EXERCISE AIM:
Reproduce, word for word, everything from "As a lot of" down to "services for them." in the text on business ecosystems below.

TEXT EXCERPT:
Solid, fluid or airy: business ecosystems are changing how corporations work and shaking up hierarchies.
In the natural world, the three big ecosystems depend on land, water and air. We can also apply those environments to present and future business ecosystems: the solid, fluid and airy.
The solid system
In this ecosystem, business is based on companies and value chains. Products are manufactured and distributed by collaborating entities in complex processes. Every part of the production process can be planned and calculated, and at every point along the value chain the buyer, maker or seller are all clearly defined. And for the species thriving in this ecosystem there’s one common objective: profit.
It is still the most important ecosystem globally, but it is getting weaker and its dominance is being challenged.
The fluid system
In the last two decades, a new kind of business ecosystem has emerged. It is based on platforms and people. There are swarms of players that are doing something on platforms such as eBay, Airbnb, YouTube or Uber, and this “something” can be buying, selling, making, communicating or just watching, and all of it is happening at the same time.
So, there’s a constant flow of people, products and institutions. Processes are neither planned nor predictable, they are not shaped by value chains, but by connections – it’s more like a permanent pairing up than some kind of industrial production.
As a lot of the participants in fluid ecosystems are not companies, but individuals, their main objective is not profit, but a good life. So these objectives as well become more liquid and incalculable than in the solid system: Each person has a very specific idea of what is needed to live a good life and what this means for the actions on each platform – you can’t do the math with the pursuit of happiness.
The airy system
A third business ecosystem is just about to appear, even less calculable, less visible – almost as intangible as a cloud. It will be based on algorithms and artificial intelligence. Machines are communicating and transacting with other machines, in a lot of cases even without interference from humans – yet producing goods and services for them.
They organize themselves via blockchain, and in a lot of cases they will be able to do that without belonging to a company. A lot of the ways in which transactions take place in the airy ecosystem will look and feel like magic: The system just works, the things just fall into place.
What will be the objectives of the algorithms that dominate this ecosystem? They may be programmed to deliver profit to companies or happiness to human beings. But the language algorithms understand best is neither profit nor happiness, but efficiency: the default objective for the airy ecosystem.

EXTRACTED INFORMATION:
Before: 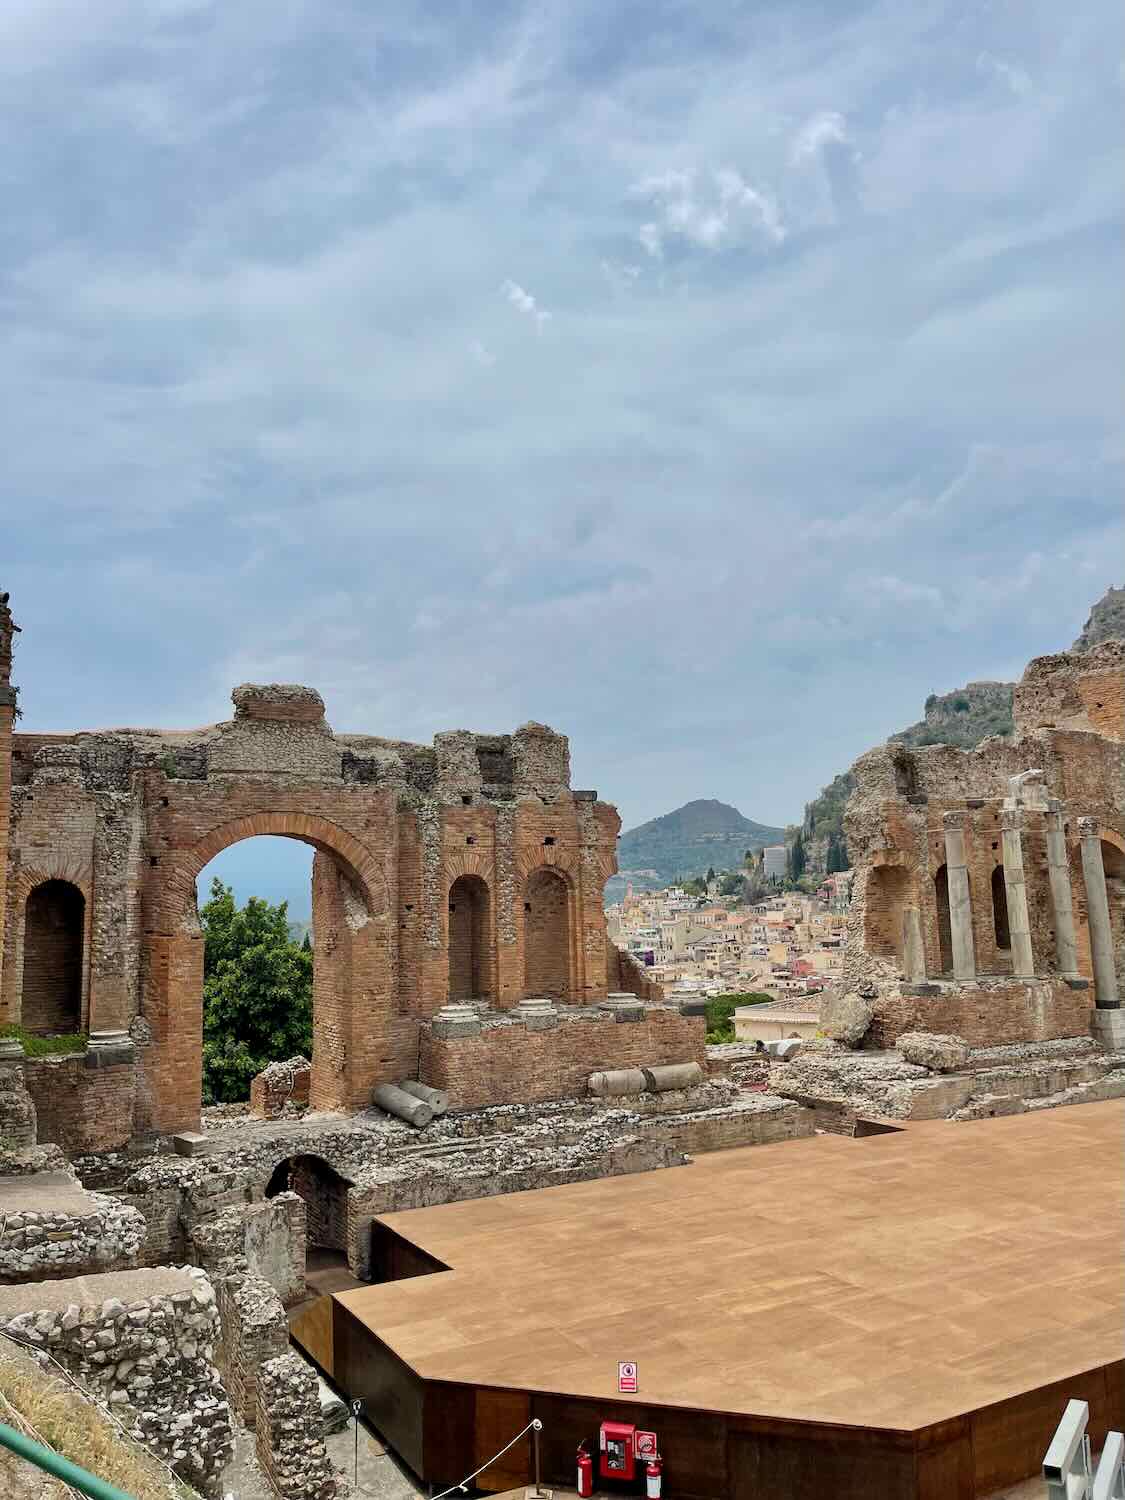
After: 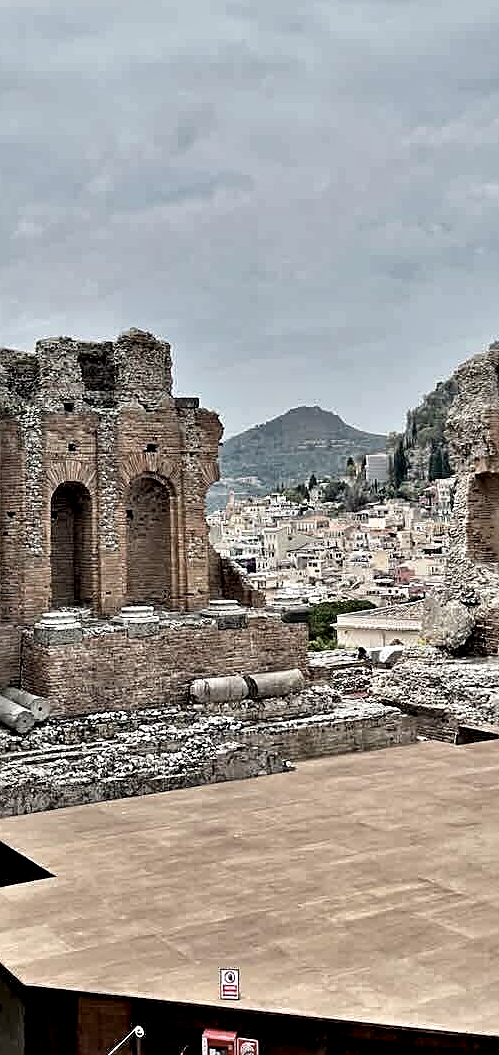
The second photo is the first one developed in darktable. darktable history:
contrast equalizer: octaves 7, y [[0.6 ×6], [0.55 ×6], [0 ×6], [0 ×6], [0 ×6]]
sharpen: on, module defaults
crop: left 35.432%, top 26.233%, right 20.145%, bottom 3.432%
color correction: saturation 0.5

OUTPUT FOR THIS EXERCISE:
As a lot of the participants in fluid ecosystems are not companies, but individuals, their main objective is not profit, but a good life. So these objectives as well become more liquid and incalculable than in the solid system: Each person has a very specific idea of what is needed to live a good life and what this means for the actions on each platform – you can’t do the math with the pursuit of happiness.
The airy system
A third business ecosystem is just about to appear, even less calculable, less visible – almost as intangible as a cloud. It will be based on algorithms and artificial intelligence. Machines are communicating and transacting with other machines, in a lot of cases even without interference from humans – yet producing goods and services for them.